Problem description ->
Write each entry again exactly as shown, but without the images it holds.

Dataset records ->

▼

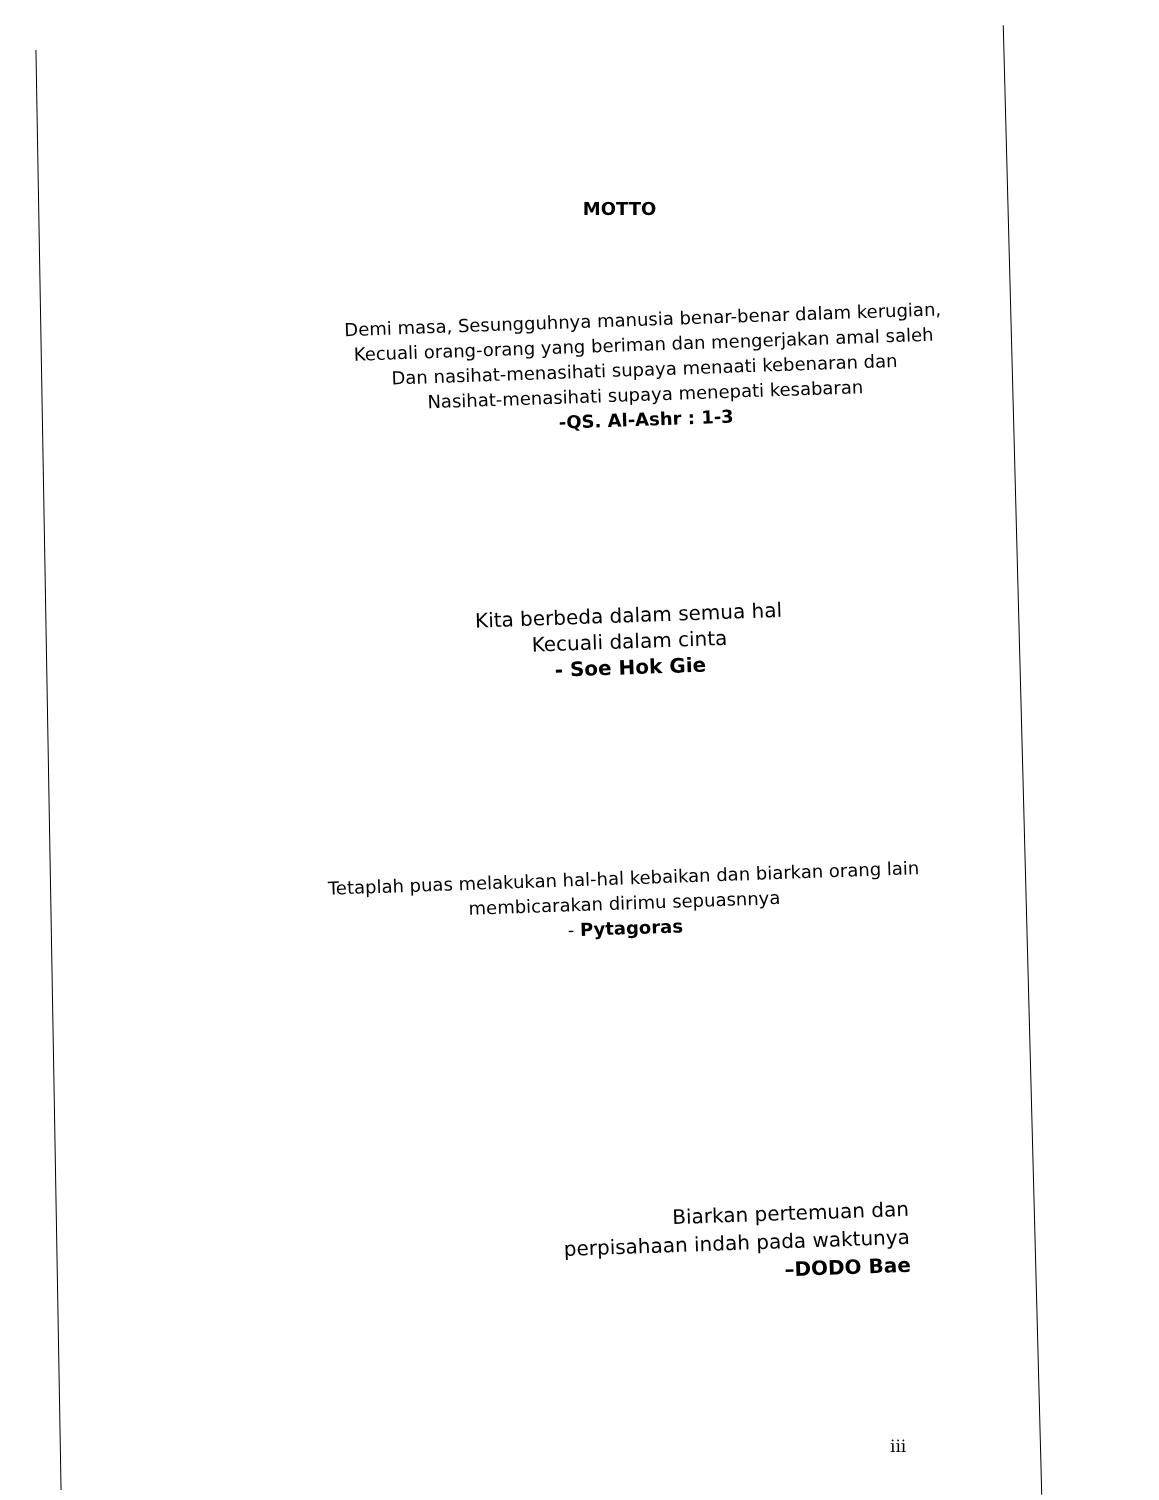MOTTO
Demi masa, Sesungguhnya manusia benar-benar dalam kerugian,
Kecuali orang-orang yang beriman dan mengerjakan amal saleh
Dan nasihat-menasihati supaya menaati kebenaran dan
Nasihat-menasihati supaya menepati kesabaran
-QS. Al-Ashr : 1-3
Kita berbeda dalam semua hal
Kecuali dalam cinta
- Soe Hok Gie
Tetaplah puas melakukan hal-hal kebaikan dan biarkan orang lain
membicarakan dirimu sepuasnnya
- Pytagoras
Biarkan pertemuan dan
perpisahaan indah pada waktunya
–DODO Bae
iii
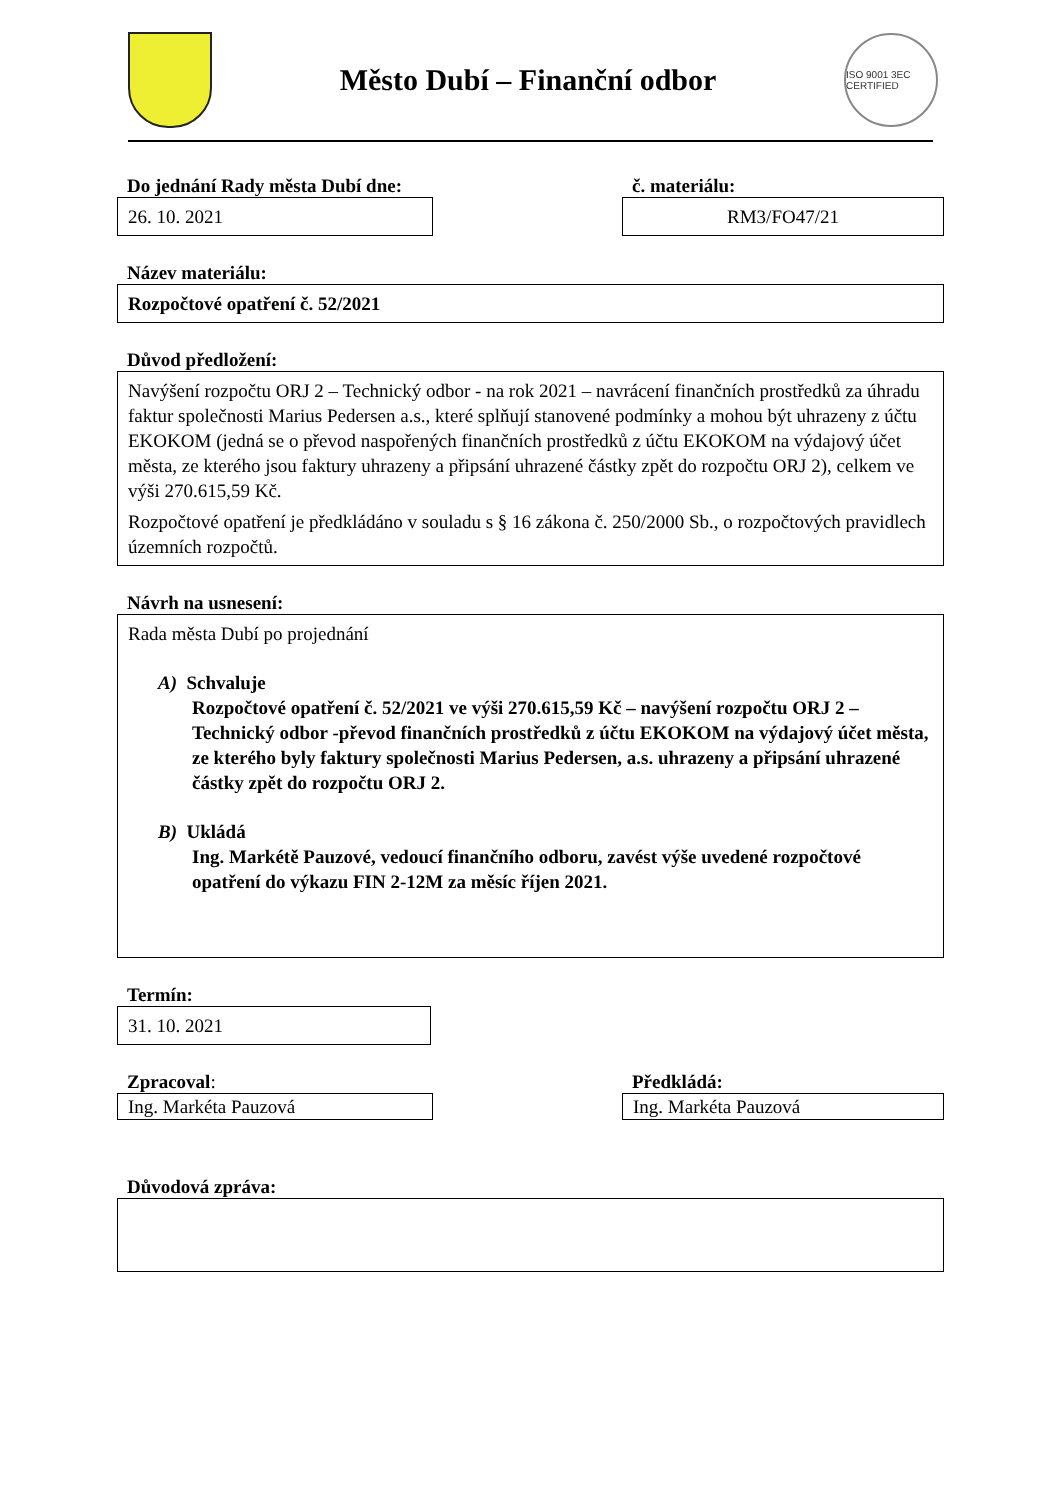Město Dubí – Finanční odbor
ISO 9001 3EC CERTIFIED
Do jednání Rady města Dubí dne:
26. 10. 2021
č. materiálu:
RM3/FO47/21
Název materiálu:
Rozpočtové opatření č. 52/2021
Důvod předložení:
Navýšení rozpočtu ORJ 2 – Technický odbor - na rok 2021 – navrácení finančních prostředků za úhradu faktur společnosti Marius Pedersen a.s., které splňují stanovené podmínky a mohou být uhrazeny z účtu EKOKOM (jedná se o převod naspořených finančních prostředků z účtu EKOKOM na výdajový účet města, ze kterého jsou faktury uhrazeny a připsání uhrazené částky zpět do rozpočtu ORJ 2), celkem ve výši 270.615,59 Kč.
Rozpočtové opatření je předkládáno v souladu s § 16 zákona č. 250/2000 Sb., o rozpočtových pravidlech územních rozpočtů.
Návrh na usnesení:
Rada města Dubí po projednání
A) Schvaluje
Rozpočtové opatření č. 52/2021 ve výši 270.615,59 Kč – navýšení rozpočtu ORJ 2 – Technický odbor -převod finančních prostředků z účtu EKOKOM na výdajový účet města, ze kterého byly faktury společnosti Marius Pedersen, a.s. uhrazeny a připsání uhrazené částky zpět do rozpočtu ORJ 2.
B) Ukládá
Ing. Markétě Pauzové, vedoucí finančního odboru, zavést výše uvedené rozpočtové opatření do výkazu FIN 2-12M za měsíc říjen 2021.
Termín:
31. 10. 2021
Zpracoval:
Ing. Markéta Pauzová
Předkládá:
Ing. Markéta Pauzová
Důvodová zpráva:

▲

Your response ->
MOTTO
Demi masa, Sesungguhnya manusia benar-benar dalam kerugian,
Kecuali orang-orang yang beriman dan mengerjakan amal saleh
Dan nasihat-menasihati supaya menaati kebenaran dan
Nasihat-menasihati supaya menepati kesabaran
-QS. Al-Ashr : 1-3
Kita berbeda dalam semua hal
Kecuali dalam cinta
- Soe Hok Gie
Tetaplah puas melakukan hal-hal kebaikan dan biarkan orang lain
membicarakan dirimu sepuasnnya
- Pytagoras
Biarkan pertemuan dan
perpisahaan indah pada waktunya
–DODO Bae
iii
Město Dubí – Finanční odbor
ISO 9001 3EC CERTIFIED
Do jednání Rady města Dubí dne:
26. 10. 2021
č. materiálu:
RM3/FO47/21
Název materiálu:
Rozpočtové opatření č. 52/2021
Důvod předložení:
Navýšení rozpočtu ORJ 2 – Technický odbor - na rok 2021 – navrácení finančních prostředků za úhradu faktur společnosti Marius Pedersen a.s., které splňují stanovené podmínky a mohou být uhrazeny z účtu EKOKOM (jedná se o převod naspořených finančních prostředků z účtu EKOKOM na výdajový účet města, ze kterého jsou faktury uhrazeny a připsání uhrazené částky zpět do rozpočtu ORJ 2), celkem ve výši 270.615,59 Kč.
Rozpočtové opatření je předkládáno v souladu s § 16 zákona č. 250/2000 Sb., o rozpočtových pravidlech územních rozpočtů.
Návrh na usnesení:
Rada města Dubí po projednání
A) Schvaluje
Rozpočtové opatření č. 52/2021 ve výši 270.615,59 Kč – navýšení rozpočtu ORJ 2 – Technický odbor -převod finančních prostředků z účtu EKOKOM na výdajový účet města, ze kterého byly faktury společnosti Marius Pedersen, a.s. uhrazeny a připsání uhrazené částky zpět do rozpočtu ORJ 2.
B) Ukládá
Ing. Markétě Pauzové, vedoucí finančního odboru, zavést výše uvedené rozpočtové opatření do výkazu FIN 2-12M za měsíc říjen 2021.
Termín:
31. 10. 2021
Zpracoval:
Ing. Markéta Pauzová
Předkládá:
Ing. Markéta Pauzová
Důvodová zpráva:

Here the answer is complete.